> [Problem details]
Copy out the data below, swapping each "locality" for "site" and keeping everything else unchanged.

> [Available records]
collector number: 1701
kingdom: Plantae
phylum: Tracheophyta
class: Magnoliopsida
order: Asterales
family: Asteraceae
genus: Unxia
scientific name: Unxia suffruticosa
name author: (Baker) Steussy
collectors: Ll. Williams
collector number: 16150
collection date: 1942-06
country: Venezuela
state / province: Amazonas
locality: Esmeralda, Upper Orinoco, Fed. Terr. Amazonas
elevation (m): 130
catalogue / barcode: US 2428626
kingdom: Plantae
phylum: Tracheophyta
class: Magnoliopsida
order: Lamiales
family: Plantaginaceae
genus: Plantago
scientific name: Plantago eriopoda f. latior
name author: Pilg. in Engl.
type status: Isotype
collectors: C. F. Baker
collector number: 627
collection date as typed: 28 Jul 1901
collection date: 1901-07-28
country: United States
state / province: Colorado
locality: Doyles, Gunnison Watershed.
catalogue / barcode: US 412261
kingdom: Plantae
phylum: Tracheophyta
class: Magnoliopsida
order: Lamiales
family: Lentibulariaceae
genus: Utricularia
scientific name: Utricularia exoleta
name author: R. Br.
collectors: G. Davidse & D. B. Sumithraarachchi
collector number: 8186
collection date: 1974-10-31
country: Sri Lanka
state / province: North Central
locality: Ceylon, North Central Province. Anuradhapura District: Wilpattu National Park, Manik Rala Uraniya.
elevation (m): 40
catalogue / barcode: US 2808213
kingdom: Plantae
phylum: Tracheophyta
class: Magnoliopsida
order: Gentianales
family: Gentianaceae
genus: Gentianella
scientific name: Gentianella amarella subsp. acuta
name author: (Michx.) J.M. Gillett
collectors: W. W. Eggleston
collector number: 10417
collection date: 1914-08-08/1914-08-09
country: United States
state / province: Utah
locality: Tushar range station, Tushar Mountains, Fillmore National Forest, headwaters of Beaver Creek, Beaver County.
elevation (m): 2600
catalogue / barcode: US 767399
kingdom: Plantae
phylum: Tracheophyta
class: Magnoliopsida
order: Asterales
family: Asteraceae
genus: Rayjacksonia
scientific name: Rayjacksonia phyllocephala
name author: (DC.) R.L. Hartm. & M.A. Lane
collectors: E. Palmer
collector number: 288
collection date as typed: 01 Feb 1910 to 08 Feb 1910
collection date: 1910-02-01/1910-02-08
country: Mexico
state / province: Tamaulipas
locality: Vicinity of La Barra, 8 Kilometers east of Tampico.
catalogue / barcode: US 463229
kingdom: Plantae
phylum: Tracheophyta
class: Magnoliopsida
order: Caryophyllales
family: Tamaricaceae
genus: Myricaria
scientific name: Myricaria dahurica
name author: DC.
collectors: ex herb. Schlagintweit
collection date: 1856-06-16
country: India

> [Finished exercise]
collector number: 1701
kingdom: Plantae
phylum: Tracheophyta
class: Magnoliopsida
order: Asterales
family: Asteraceae
genus: Unxia
scientific name: Unxia suffruticosa
name author: (Baker) Steussy
collectors: Ll. Williams
collector number: 16150
collection date: 1942-06
country: Venezuela
state / province: Amazonas
site: Esmeralda, Upper Orinoco, Fed. Terr. Amazonas
elevation (m): 130
catalogue / barcode: US 2428626
kingdom: Plantae
phylum: Tracheophyta
class: Magnoliopsida
order: Lamiales
family: Plantaginaceae
genus: Plantago
scientific name: Plantago eriopoda f. latior
name author: Pilg. in Engl.
type status: Isotype
collectors: C. F. Baker
collector number: 627
collection date as typed: 28 Jul 1901
collection date: 1901-07-28
country: United States
state / province: Colorado
site: Doyles, Gunnison Watershed.
catalogue / barcode: US 412261
kingdom: Plantae
phylum: Tracheophyta
class: Magnoliopsida
order: Lamiales
family: Lentibulariaceae
genus: Utricularia
scientific name: Utricularia exoleta
name author: R. Br.
collectors: G. Davidse & D. B. Sumithraarachchi
collector number: 8186
collection date: 1974-10-31
country: Sri Lanka
state / province: North Central
site: Ceylon, North Central Province. Anuradhapura District: Wilpattu National Park, Manik Rala Uraniya.
elevation (m): 40
catalogue / barcode: US 2808213
kingdom: Plantae
phylum: Tracheophyta
class: Magnoliopsida
order: Gentianales
family: Gentianaceae
genus: Gentianella
scientific name: Gentianella amarella subsp. acuta
name author: (Michx.) J.M. Gillett
collectors: W. W. Eggleston
collector number: 10417
collection date: 1914-08-08/1914-08-09
country: United States
state / province: Utah
site: Tushar range station, Tushar Mountains, Fillmore National Forest, headwaters of Beaver Creek, Beaver County.
elevation (m): 2600
catalogue / barcode: US 767399
kingdom: Plantae
phylum: Tracheophyta
class: Magnoliopsida
order: Asterales
family: Asteraceae
genus: Rayjacksonia
scientific name: Rayjacksonia phyllocephala
name author: (DC.) R.L. Hartm. & M.A. Lane
collectors: E. Palmer
collector number: 288
collection date as typed: 01 Feb 1910 to 08 Feb 1910
collection date: 1910-02-01/1910-02-08
country: Mexico
state / province: Tamaulipas
site: Vicinity of La Barra, 8 Kilometers east of Tampico.
catalogue / barcode: US 463229
kingdom: Plantae
phylum: Tracheophyta
class: Magnoliopsida
order: Caryophyllales
family: Tamaricaceae
genus: Myricaria
scientific name: Myricaria dahurica
name author: DC.
collectors: ex herb. Schlagintweit
collection date: 1856-06-16
country: India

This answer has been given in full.